Specialty insurance is always interesting – at least for those of us that are fascinated with the high degree of innovation in this fast changing insurance segment.
Here’s what 2011 looks like from here, for Cyber/Privacy products:
- Privacy is the key word for prospective insureds, and thus, their agents and brokers; look for more products to cover only the privacy risk. We’ll be hearing a lot more about privacy insurance, and less about cyber risk insurance (though both are needed, and indeed are hard to separate).
- Post-breach (aka remediation) claims will increase, both in frequency and severity. Carriers will have a tough time making an underwriting profit as a result.
- Increasing numbers of carriers will be offering cyber/privacy products, making it tough to achieve rate adequacy (see above).

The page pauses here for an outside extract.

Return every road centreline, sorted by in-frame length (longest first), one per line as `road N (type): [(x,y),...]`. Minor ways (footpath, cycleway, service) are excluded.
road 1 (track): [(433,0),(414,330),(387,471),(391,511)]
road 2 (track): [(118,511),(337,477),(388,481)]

- As a result, carriers will put more emphasis on claims cost control, negotiating with remediation service providers for lower rates and more efficient delivery. NOTE: insureds can expect fewer choices amongst insurer-approved providers.
- The middle market will be buying a lot more of this product (our recent study of the middle-market prospects for cyber/privacy insurance indicated that 25% of the respondents planned to buy within the next 18 months).
- Distinguishing between products will continue to be a challenge for agents and brokers; wholesalers will be key to getting the right product into the insurance portfolio of middle-market insureds.
- Brokers will add to their cyber/privacy bench depth as client demand outstrips resources.
- As this product line grows, finding enough technical skill to underwrite and manage claims will constrain growth. Where will this talent come from?